Europe opens up to the cloud — by adding more red tape

If last weekend’s Amazon (s AMZN) outage taught us anything, it’s that the cloud is a complex thing. But it’s particularly convoluted in Europe, where the desire by companies to rely on Internet-based services is at odds with the European Union’s relatively tough data protection laws.
Trying to reconcile what businesses want with the heavy responsibilities for protecting information is one of the biggest obstacles to cloud adoption, according to some senior figures. After all, it’s one thing for lawmakers to tell organizations to be careful with such data — but how are they supposed to be able to check what their providers and those providers’ providers are actually doing with it?
That’s why European privacy watchdogs are recommending that a new auditing system should be brought in to vet cloud providers in the U.S. and elsewhere.
The Article 29 Working Party (WP29), a group representing the various EU member states’ various data protection bodies, is saying the best way to be sure that everyone is compliant is to go and check. And that would be a pretty serious new development.

Old rules, new rules

As things stand, no EU company or organization is allowed to send their users’ personal data overseas unless that country has data protection laws that match European standards. The U.S. is not one of those countries – however, it is where many of the best-known cloud providers are based.

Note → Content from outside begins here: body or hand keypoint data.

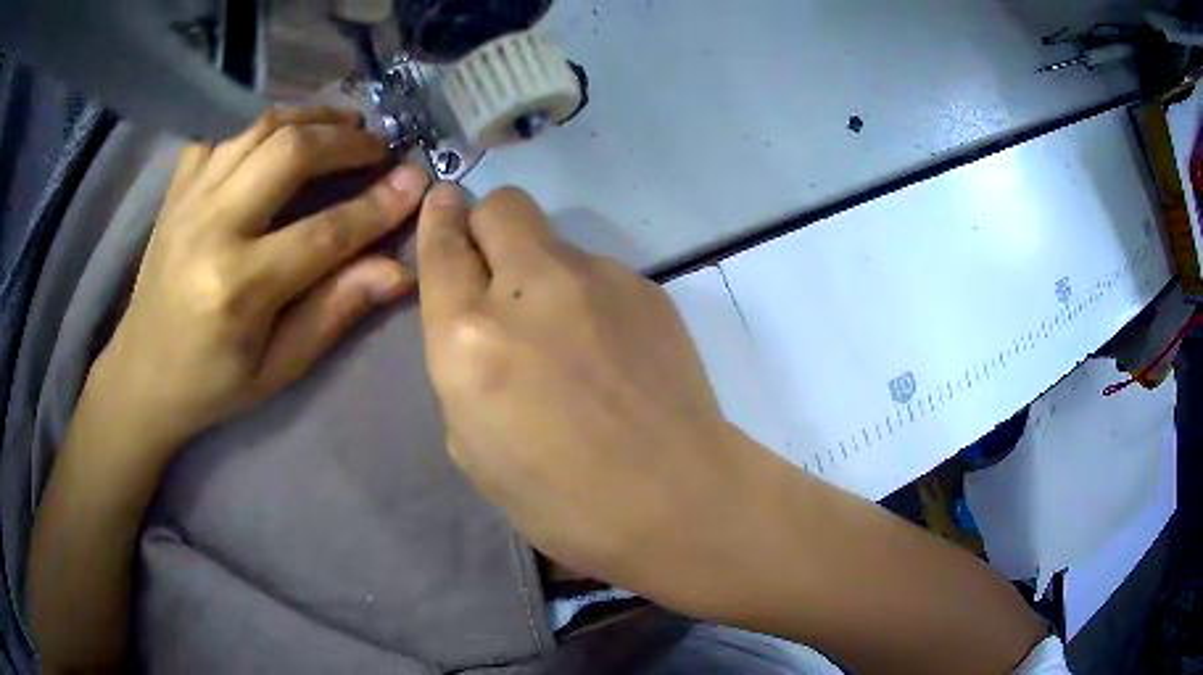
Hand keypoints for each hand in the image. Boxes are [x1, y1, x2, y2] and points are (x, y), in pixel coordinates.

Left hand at [93, 107, 429, 448]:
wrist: (141, 374)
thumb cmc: (211, 385)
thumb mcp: (278, 370)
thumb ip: (333, 312)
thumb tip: (397, 271)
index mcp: (237, 288)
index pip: (324, 232)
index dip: (378, 205)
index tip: (416, 181)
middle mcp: (210, 228)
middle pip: (290, 154)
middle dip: (346, 141)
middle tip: (377, 147)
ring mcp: (188, 200)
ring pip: (259, 128)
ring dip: (310, 118)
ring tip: (342, 125)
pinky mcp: (176, 190)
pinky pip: (222, 135)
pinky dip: (259, 127)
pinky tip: (278, 140)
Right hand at [415, 185, 770, 614]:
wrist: (676, 499)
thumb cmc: (560, 499)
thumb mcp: (472, 445)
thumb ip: (462, 366)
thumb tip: (479, 321)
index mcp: (470, 337)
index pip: (442, 248)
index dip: (438, 221)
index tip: (443, 206)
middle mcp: (531, 287)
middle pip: (503, 206)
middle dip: (488, 225)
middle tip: (498, 270)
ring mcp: (599, 278)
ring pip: (555, 241)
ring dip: (543, 271)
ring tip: (570, 336)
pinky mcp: (647, 287)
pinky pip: (600, 273)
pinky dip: (590, 298)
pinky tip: (612, 350)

In order to get around this awkward situation we have something called Safe Harbor: that means providers can basically certify themselves as being up to the EU’s data protection standards. Here’s Google’s self-certification, by way of example – and there are hundreds more like it. But WP29 isn’t comfortable with this way of doing things, because it says that EU organizations that really want to comply with the continent’s laws can’t be 100 percent sure they’re actually doing so.
And so the group wants tougher, external inspections.

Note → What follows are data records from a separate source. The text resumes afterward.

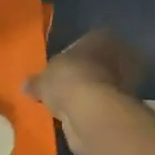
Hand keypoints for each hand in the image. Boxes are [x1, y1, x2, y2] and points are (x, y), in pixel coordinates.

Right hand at [26, 31, 146, 154]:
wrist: (93, 111)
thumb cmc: (67, 80)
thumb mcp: (42, 80)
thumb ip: (36, 82)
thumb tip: (26, 86)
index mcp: (99, 36)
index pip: (86, 41)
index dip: (73, 56)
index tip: (61, 69)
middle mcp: (118, 53)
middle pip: (99, 62)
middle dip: (85, 74)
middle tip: (67, 88)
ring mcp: (127, 79)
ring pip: (105, 84)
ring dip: (92, 93)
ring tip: (72, 105)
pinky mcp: (128, 105)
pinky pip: (106, 103)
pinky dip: (96, 109)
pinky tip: (82, 117)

“Such certification would, as a minimum, indicate that data protection controls have been subject to audit or review against a recognised standard meeting the requirements set out in this Opinion by a reputable third party organisation,” one of the more readable parts of the recommendations states. “In the context of cloud computing, potential customers should look to see whether cloud services providers can provide a copy of this third party audit certificate or indeed a copy of the audit report verifying the certification including with respect to the requirements set out in this Opinion.”
The full opinion is worth reading, if you have the stomach for it.
There are other interesting recommendations, too. For one, WP29 says the EU’s new upcoming data protection laws should ban organizations in the EU from passing on people’s personal data to third countries just because those countries’ courts or governments demand it, “unless this is expressly authorized by an international agreement or provided for by mutual legal assistance treaties or approved by a supervisory authority.”
But for cloud-based companies, the auditing recommendation is the big one.
How seriously should it be taken? Well, WP29’s recommendations aren’t binding, but the group exists to give advice to the European Commission – which is currently revising the continent’s privacy laws. Its pronouncements give a pretty good indication of the way the wind is going to blow.
If the recommendations do become reality, it will probably be good news for EU businesses, simply because the current situation is a joke: everyone breaks data protection rules because the shift to the cloud, with its labyrinthine network of unsure responsibilities, makes compliance almost impossible. Legal certainty and transparency are what the regulators are after.
But for those cloud providers in the U.S. and elsewhere who want to sell their services in the EU? Just saying you’re good enough may no longer be good enough. Expect a whole new world of pain.